Wherein, the preparation of PCV2/Cap protein monoclonal antibody, FITC sheep anti-mouse igg can reference (Shang SB et al.Fine mapping of antigenic epitopes on capsid proteins of porcine circovirus and antigenic phenotype of porcine circovirus Type 2.Molecular Immunology.2009.46:327-334), and all the other are the commercially available prod.
1.2 design of primers is with synthetic
According to the PCV2-HZ0201 strain sequence that provides among the GenBank, at the continuous mononucleotide disappearance of 1376~1379bp design.Use the Prime5.0 biosoftware, primers F SAC and the RSAC of the synthetic 1 pair of amplification PCV2 genome total length of design, the line part is the SacII restriction enzyme site in the table; Primers F ORF2 and the RORF2 of 1 couple of amplification ORF2; 4 pairs of primers that constitute the mononucleotide disappearance, F1376/R1376 cause 1376 sites disappearance, amplified production called after A; F1377/R1377 causes 1377 sites disappearance, amplified production called after B; F1378/R1378 causes 1378 sites disappearance, amplified production called after C; F1379/R1379 causes 1379 sites disappearance, amplified production called after D.
Concrete primer sequence is as shown in table 1, and it is synthetic that primer is given birth to worker bio-engineering corporation by Shanghai, and with before being dissolved in the ultrapure water of sterilizing to final concentration 10 μ mol/L ,-20 ℃ of preservations are standby.

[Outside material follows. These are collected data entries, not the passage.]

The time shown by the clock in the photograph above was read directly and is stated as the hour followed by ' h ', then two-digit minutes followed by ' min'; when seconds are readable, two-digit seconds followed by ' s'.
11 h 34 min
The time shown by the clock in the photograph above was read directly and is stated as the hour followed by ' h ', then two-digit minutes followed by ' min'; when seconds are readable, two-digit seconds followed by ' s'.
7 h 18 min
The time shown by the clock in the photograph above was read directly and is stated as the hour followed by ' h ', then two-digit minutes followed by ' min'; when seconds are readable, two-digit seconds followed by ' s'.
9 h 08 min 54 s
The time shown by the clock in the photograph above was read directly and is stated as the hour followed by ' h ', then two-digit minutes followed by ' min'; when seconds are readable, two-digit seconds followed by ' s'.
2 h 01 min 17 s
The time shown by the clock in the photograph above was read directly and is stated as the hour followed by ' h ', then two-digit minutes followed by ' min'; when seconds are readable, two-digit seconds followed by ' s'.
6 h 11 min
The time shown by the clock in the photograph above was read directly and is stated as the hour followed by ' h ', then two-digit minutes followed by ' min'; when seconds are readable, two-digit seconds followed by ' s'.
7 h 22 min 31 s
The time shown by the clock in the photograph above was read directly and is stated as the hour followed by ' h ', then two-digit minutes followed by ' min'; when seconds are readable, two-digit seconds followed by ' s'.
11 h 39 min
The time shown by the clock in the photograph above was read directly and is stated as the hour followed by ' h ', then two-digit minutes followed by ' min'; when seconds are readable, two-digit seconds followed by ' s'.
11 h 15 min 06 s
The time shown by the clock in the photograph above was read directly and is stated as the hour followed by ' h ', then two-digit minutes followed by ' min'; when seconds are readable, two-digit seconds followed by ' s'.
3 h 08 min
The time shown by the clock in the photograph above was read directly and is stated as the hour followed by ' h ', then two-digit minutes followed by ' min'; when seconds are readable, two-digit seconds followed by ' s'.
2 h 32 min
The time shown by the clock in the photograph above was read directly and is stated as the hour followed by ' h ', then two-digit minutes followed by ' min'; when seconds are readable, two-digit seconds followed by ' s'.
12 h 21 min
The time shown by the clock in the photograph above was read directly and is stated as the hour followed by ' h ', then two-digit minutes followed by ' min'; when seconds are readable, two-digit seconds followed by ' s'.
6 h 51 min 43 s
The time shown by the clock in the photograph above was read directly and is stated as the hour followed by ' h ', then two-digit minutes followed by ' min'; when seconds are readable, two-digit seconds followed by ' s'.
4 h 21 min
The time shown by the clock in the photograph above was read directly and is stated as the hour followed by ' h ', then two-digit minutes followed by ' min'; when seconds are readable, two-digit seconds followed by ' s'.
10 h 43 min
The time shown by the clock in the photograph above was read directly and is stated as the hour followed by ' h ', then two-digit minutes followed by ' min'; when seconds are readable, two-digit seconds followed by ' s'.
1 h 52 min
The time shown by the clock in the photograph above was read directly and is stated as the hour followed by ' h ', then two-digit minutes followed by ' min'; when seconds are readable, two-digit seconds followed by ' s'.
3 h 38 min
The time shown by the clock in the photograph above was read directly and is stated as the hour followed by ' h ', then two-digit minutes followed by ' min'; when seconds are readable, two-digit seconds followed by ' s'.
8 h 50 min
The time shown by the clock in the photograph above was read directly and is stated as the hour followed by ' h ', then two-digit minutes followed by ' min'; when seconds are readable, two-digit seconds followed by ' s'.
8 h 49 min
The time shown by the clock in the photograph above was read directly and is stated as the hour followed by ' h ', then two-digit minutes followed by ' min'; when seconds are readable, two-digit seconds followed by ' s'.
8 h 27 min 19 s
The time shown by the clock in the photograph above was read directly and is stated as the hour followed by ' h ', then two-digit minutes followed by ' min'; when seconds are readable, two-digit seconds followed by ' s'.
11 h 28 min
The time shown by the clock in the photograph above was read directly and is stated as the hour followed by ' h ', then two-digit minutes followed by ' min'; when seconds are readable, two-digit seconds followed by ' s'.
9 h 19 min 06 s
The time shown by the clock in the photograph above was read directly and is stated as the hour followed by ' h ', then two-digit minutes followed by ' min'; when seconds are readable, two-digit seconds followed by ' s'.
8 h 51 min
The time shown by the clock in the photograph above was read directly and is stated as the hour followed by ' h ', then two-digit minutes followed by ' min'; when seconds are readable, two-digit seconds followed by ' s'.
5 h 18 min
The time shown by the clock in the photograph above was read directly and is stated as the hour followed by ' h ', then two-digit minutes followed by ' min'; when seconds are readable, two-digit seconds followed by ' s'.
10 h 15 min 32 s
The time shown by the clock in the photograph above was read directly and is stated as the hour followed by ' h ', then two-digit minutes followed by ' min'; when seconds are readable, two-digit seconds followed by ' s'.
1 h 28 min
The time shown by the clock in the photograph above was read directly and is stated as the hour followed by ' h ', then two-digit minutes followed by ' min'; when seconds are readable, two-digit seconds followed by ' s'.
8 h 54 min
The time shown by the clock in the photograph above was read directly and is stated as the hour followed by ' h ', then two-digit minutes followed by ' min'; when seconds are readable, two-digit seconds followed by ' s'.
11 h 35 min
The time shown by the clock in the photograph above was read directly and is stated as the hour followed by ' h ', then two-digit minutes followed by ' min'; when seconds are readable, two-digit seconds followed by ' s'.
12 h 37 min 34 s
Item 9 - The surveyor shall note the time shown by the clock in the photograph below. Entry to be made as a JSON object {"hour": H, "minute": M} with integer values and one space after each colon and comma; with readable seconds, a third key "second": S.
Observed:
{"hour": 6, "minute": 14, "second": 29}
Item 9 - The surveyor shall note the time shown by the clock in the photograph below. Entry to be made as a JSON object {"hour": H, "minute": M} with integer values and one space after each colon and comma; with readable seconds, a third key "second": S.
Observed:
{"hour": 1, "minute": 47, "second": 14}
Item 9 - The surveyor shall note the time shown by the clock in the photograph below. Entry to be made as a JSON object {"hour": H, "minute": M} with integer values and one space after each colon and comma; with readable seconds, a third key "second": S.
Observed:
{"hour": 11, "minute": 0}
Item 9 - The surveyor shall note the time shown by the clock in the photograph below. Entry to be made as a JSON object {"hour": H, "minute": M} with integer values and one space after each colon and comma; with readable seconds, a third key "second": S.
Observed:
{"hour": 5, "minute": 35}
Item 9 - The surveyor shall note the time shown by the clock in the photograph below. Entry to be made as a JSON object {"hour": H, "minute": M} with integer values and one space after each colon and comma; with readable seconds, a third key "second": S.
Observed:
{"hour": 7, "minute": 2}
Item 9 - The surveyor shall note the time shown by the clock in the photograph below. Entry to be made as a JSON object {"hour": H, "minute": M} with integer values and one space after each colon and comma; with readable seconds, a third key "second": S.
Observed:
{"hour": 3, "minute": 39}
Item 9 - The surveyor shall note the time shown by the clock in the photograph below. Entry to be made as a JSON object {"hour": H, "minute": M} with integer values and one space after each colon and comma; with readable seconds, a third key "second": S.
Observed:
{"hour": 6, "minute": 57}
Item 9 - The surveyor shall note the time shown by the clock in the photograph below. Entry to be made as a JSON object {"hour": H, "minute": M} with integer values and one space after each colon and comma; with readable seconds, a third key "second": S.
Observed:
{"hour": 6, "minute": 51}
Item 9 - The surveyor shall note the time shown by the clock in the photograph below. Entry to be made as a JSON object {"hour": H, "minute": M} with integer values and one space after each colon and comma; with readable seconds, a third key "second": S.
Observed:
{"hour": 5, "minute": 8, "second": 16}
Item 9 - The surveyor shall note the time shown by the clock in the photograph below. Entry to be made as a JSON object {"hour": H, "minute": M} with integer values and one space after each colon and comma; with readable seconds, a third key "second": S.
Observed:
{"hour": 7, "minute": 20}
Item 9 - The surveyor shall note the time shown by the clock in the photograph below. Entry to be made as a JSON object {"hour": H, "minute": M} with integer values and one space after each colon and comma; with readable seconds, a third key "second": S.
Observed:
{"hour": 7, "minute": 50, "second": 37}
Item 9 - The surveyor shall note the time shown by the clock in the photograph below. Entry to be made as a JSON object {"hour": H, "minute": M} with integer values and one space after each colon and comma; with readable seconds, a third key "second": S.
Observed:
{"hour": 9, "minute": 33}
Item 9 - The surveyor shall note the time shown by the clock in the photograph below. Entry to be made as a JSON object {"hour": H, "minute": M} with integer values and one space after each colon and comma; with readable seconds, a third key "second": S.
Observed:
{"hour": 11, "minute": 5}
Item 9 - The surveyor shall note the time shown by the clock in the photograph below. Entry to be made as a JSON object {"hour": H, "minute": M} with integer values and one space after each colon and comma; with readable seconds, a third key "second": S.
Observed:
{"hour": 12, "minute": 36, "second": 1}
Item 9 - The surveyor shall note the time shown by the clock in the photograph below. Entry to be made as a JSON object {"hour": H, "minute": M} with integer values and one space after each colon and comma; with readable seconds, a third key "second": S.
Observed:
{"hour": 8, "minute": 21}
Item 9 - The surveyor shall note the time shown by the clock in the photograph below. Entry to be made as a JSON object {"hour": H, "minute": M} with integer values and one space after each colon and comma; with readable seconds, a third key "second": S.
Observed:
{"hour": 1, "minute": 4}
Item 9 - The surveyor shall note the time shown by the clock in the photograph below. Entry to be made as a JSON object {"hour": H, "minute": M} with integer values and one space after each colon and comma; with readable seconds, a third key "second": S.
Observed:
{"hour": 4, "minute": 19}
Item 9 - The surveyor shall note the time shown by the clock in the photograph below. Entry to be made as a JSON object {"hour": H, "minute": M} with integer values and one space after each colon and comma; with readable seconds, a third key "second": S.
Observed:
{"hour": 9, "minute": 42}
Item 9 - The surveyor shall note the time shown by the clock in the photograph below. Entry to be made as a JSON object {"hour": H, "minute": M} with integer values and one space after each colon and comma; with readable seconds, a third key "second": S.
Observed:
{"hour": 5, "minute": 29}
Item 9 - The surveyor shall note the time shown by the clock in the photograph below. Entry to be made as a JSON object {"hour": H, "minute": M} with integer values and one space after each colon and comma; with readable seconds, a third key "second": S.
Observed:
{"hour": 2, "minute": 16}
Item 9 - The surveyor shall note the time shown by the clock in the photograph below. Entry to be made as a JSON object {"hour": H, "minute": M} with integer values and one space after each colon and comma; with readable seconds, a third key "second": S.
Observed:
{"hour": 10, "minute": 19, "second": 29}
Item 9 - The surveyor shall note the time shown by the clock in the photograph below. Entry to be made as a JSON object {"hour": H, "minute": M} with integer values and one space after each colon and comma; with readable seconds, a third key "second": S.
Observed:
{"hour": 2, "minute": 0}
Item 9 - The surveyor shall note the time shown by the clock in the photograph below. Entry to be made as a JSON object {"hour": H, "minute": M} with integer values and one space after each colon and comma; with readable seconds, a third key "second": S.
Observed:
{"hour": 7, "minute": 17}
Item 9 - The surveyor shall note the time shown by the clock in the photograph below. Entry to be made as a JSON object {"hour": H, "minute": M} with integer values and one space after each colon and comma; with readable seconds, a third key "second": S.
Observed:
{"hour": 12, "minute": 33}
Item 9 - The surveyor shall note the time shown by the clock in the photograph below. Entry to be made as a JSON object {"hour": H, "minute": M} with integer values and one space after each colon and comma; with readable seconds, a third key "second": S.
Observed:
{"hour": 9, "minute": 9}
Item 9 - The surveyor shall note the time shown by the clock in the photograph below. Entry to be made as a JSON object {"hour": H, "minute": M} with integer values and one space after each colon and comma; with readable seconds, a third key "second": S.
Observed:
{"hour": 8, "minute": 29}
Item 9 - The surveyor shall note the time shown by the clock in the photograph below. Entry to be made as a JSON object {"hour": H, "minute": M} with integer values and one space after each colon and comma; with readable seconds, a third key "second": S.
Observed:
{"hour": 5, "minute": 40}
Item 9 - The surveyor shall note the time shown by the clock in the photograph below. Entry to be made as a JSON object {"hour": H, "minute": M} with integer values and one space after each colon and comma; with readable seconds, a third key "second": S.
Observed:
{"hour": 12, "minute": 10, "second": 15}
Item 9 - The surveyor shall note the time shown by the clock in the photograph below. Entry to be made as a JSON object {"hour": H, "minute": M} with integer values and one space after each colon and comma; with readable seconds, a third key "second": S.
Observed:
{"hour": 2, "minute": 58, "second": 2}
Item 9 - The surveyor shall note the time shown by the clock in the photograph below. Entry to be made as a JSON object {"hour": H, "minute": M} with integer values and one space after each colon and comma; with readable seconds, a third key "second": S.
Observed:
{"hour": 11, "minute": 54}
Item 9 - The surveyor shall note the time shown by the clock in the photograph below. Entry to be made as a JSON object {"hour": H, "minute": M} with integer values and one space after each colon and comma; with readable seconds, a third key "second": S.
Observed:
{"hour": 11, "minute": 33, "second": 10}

Table 1 pcr amplification the primer
| The primer title | Primer sequence (5 ' → 3 ') |
| F1376 | GAATAACAGCACTGAGCCCACTCCCCT |
| R1376 | AGTGGGCTCAGTGCTGTTATTCT |
| F1377 | CTAGAATAACAGCACTGGGCCCACTCC |
| R1377 | AGTGGGCTCCAGTGCTGTTATTCTA |
| F1378 | CTAGAATAACAGCACTGGACCCACTC |
| R1378 | GAGTGGGTCCAGTGCTGTTATTCTA |
| F1379 | CTAGAATAACAGCACTGGAGCCACT |
| R1379 | GAGTGGCTCCAGTGCTGTTATTCTA |
| FSAC | GAA CCGCGGGCTGGCTGAACTTTTGAAAGT |
| RSAC | GCA CCGCGGAAATTTCTGACAAACGTTACA |
| FORF2 | GAGGATCCATGACGTATCCAAGGAGG |
| RORF2 | GCCCTCGAGTTAAGGGTTAAGTGGG |
1.3PCV2 whole genome amplification and purifying
With PCV2-HZ0201 strain (10
5.75TCID
50/ mL) suspended with 1: 10 and be inoculated in the PK15 cell, infect back 72h and receive poison, cell is placed-70 ℃ of refrigerator multigelations three times, the collecting cell nutrient solution, the centrifugal 5min of 12,000r/min gets viral supernatant liquid extracting viral DNA.PCV2-HZ0201 strain virus DNA with above-mentioned extracting is template, utilizes Auele Specific Primer FSAC and RSAC amplification PCV2 genome total length.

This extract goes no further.